DESCRIPTION OF THE TASK:
Continue the passage about the Mison JSON parser, starting after its last sentence.
STUDY TEXT section start
Mison selects a small portion of the input JSON records as a

training set to learn common patterns in the dataset. Figure 3 shows

the architecture of the Mison library, along with data flows in the

training and speculative parsing phases. An application can issue a

query to Mison through its API. The query includes the fields that

are needed for the application and might contain other hints such

as the structural information of queried fields to further enhance the

parsing speed. This API is described in Section 3.2.

JSON data from external sources are loaded into the index builder,

which builds a structural index for each record on the fly. The structural index of a record maps the logical position of any field in the

record to its physical location in the text array. After the record

is fully parsed, the index is destroyed immediately. As a result,

through its life cycle, the index always resides in the CPU caches,

and is almost never read from or written to main memory. The

index structure and building method are described in Section 4.1

and 4.2, respectively.

During the training phase (dashed data flows in Figure 3), the

basic parser uses the index to parse the record without exploiting

previously seen patterns. In this phase, Mison parses and extracts

all fields, builds statistics (pattern collector), and returns the fields

that the application asked for. This basic parsing approach is described in Section 4.3. The pattern collector is described in Section

5.1. It creates a summary representation of all patterns observed in

the training phase; we call this summary a pattern tree.
STUDY TEXT section end
STUDY MATERIAL section start
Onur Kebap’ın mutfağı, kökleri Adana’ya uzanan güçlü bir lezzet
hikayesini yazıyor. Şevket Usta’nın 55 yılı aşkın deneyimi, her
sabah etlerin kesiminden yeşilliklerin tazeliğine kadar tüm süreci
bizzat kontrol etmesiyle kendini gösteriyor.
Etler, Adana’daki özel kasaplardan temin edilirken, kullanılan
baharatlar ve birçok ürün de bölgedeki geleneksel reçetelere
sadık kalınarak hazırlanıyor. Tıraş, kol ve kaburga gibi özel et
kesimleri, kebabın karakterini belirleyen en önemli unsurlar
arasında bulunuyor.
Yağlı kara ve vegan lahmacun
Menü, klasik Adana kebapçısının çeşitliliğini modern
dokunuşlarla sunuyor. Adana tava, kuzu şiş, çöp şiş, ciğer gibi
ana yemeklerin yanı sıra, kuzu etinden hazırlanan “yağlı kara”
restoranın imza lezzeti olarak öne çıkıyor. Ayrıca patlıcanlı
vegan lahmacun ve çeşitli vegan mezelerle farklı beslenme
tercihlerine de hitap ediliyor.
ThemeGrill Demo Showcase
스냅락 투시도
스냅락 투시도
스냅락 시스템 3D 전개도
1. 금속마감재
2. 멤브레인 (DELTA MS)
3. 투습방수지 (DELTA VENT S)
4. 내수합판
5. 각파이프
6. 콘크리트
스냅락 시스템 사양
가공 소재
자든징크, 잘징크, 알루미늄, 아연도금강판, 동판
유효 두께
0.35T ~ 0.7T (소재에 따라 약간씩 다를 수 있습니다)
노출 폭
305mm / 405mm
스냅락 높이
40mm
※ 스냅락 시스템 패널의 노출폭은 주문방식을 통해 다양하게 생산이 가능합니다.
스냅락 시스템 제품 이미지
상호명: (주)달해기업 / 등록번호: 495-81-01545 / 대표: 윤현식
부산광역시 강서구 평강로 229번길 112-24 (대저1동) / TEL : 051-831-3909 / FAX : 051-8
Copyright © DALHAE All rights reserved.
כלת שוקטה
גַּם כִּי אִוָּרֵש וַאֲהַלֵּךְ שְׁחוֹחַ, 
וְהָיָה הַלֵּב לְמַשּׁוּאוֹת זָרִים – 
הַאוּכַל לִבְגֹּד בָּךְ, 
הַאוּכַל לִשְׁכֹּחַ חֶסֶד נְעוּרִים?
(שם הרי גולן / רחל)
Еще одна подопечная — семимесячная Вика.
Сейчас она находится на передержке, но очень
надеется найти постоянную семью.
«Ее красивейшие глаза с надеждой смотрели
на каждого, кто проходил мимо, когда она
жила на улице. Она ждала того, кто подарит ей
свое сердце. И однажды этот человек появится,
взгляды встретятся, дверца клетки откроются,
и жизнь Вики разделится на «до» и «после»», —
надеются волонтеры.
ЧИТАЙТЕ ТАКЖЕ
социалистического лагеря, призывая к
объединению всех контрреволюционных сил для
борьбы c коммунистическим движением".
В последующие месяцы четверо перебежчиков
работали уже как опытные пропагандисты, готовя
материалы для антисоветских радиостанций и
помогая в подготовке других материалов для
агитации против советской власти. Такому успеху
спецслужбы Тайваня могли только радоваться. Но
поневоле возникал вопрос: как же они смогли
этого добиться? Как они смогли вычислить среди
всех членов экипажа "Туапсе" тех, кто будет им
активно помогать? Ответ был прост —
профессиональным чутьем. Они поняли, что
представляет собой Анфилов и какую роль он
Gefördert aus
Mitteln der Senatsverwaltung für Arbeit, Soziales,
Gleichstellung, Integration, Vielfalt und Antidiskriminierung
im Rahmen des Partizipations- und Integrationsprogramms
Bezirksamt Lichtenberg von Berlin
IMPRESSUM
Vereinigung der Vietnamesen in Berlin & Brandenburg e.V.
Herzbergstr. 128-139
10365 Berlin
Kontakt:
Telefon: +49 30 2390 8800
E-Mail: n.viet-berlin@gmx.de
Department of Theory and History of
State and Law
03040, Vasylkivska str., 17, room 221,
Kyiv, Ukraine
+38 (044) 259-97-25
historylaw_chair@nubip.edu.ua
STUDY MATERIAL section end
TASK OUTPUT:
During the speculative parsing phase (solid data flows in Figure 3), the structural index is used by the speculative parser, which

predicts the logical positions of queried fields based on the pattern

tree, and probes the index to find the physical locations of these

fields. Each speculation is verified by comparing the field name at

the predicted physical position to the queried field name. In case of

a match, the speculative parsing is successful and the parsed fields

are returned to the application. Otherwise, the speculative parser

ventures another speculation based on another (less frequent) pattern of the pattern tree. If all speculations fail (unobserved pattern

from the training phase), Mison invokes the basic parser as a fallback option. Speculative parsing is described in Section 5.3.

3.2

Programming Interface

The API of Mison is tailored to the design goals of Mison. Unlike the APIs of existing parsers that essentially iterate over all

JSON syntax tokens (e.g., RecordBegin, FieldName, etc.), the API

of Mison iterates over only the queried fields, intentionally ignoring

irrelevant fields and other syntax tokens.

To create a Mison parser instance, the user needs to specify a

list of fields that are required to be parsed, called queried fields.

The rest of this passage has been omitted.